2022年の日本の水産物の輸出額は、3873億円。主な輸出先国・地域は中国、香港、米国で、これら3か国・地域で輸出額の5割以上を占める(図表1-19)。品目別では、中国等向けのホタテガイが断然トップ。日本での主なホタテの生産地は北海道と東北地方(三陸・青森)。いわば、これらの地域は中国に依存していたのだ。そこが崩れた。その穴埋めは容易ではない。
中国以外の国へ販路を伸ばしたいところだが、道新報道にあるとおり「加工」が壁となる。中国は日本から受け入れた殻付きの冷凍ホタテを自国で殻をむいて加工後、華僑ネットワークに乗ってアメリカに再輸出している。香港、台湾等も同様のルートで再輸出することは同じだが、貝柱のみの状態でしか輸入しない。これに対し、輸出側の日本は人口が少なく、加工するための人手が足りず、対応が難しい。

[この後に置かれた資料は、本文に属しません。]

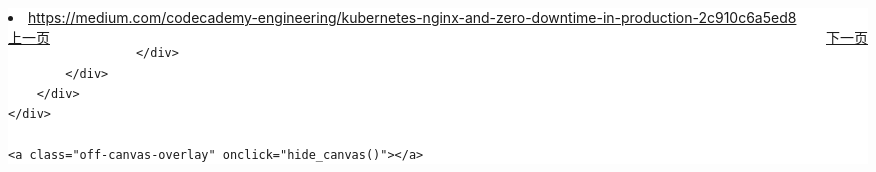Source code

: <li><a href="https://medium.com/codecademy-engineering/kubernetes-nginx-and-zero-downtime-in-production-2c910c6a5ed8">https://medium.com/codecademy-engineering/kubernetes-nginx-and-zero-downtime-in-production-2c910c6a5ed8</a></li>
</ul>
</div>
                    </div>
                    <div>
                        <div style="float: left">
                            <a href="13&#32;理解对方暴露服务的对象&#32;Ingress&#32;和&#32;Service.md">上一页</a>
                        </div>
                        <div style="float: right">
                            <a href="15&#32;Service&#32;层引流技术实践.md">下一页</a>
                        </div>
                    </div>

                </div>
            </div>
        </div>
    </div>

    <a class="off-canvas-overlay" onclick="hide_canvas()"></a>
</div>
<script defer src="https://static.cloudflareinsights.com/beacon.min.js/v64f9daad31f64f81be21cbef6184a5e31634941392597" integrity="sha512-gV/bogrUTVP2N3IzTDKzgP0Js1gg4fbwtYB6ftgLbKQu/V8yH2+lrKCfKHelh4SO3DPzKj4/glTO+tNJGDnb0A==" data-cf-beacon='{"rayId":"6b43468e3a1770ac","version":"2021.11.0","r":1,"token":"1f5d475227ce4f0089a7cff1ab17c0f5","si":100}' crossorigin="anonymous"></script>
</body>

<script async src="https://www.googletagmanager.com/gtag/js?id=G-NPSEEVD756"></script>
<script>
    window.dataLayer = window.dataLayer || [];

    function gtag() {
        dataLayer.push(arguments);
    }

    gtag('js', new Date());
    gtag('config', 'G-NPSEEVD756');
    var path = window.location.pathname
    var cookie = getCookie("lastPath");
    console.log(path)
    if (path.replace("/", "") === "") {
        if (cookie.replace("/", "") !== "") {
            console.log(cookie)
            document.getElementById("tip").innerHTML = "<a href='https://learn.lianglianglee.com/%E4%B8%93%E6%A0%8F/Kubernetes%20%E5%AE%9E%E8%B7%B5%E5%85%A5%E9%97%A8%E6%8C%87%E5%8D%97/&quot;&#32;+&#32;cookie&#32;+&#32;&quot;'>跳转到上次进度</a>"
        }
    } else {
        setCookie("lastPath", path)
    }

    function setCookie(cname, cvalue) {
        var d = new Date();
        d.setTime(d.getTime() + (180 * 24 * 60 * 60 * 1000));
        var expires = "expires=" + d.toGMTString();
        document.cookie = cname + "=" + cvalue + "; " + expires + ";path = /";
    }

ホタテの価格が徐々に下落しているものの大きく下落しないのは、ホタテは一定期間なら冷凍保存できるため、海洋放出前に中国向けとして用意していたホタテを水産加工業者が保管、値崩れを防いでいるからだ。会場から「十勝地方にはホタテが無い」との声が上がったが、ホタテが無いわけではなく、高値で買っているために市場に出せないのだ。「賠償金貰っているんでしょ。もっと安くならないの?」などという声が出れば努力は水泡に帰す。それでも在庫が積みあがれば、やがては価格が保持できなくなる。そうなれば水産加工業者は今後、生産者から買い取る価格を下げざるをえなくなる。生産者、加工業者ともに状況は深刻だ。どこまで頑張れるかが問われている。
道は消費拡大に向けた緊急対策「食べて応援!北海道」キャンペーンを実施中。今後も影響解消に向けた取り組みを積極的に進めていく方針だ。ふるさと納税の返礼品、学校給食・社員食堂に安く配る。すると食材納入業者の仕事が減るかもしれない。消費者は消費者で、他のモノを食べてはいけないような錯覚に陥ることも考えられる。大なり小なり必ずどこかにひずみが出る。
「食べて応援…」には限界がある。いつかは終わる。その時のショックを和らげるためには、出来る限り短期間でソフトランディングしたいもの。中国との取引再開、更には輸出先をアジア圏に拡大していくことが模索されている。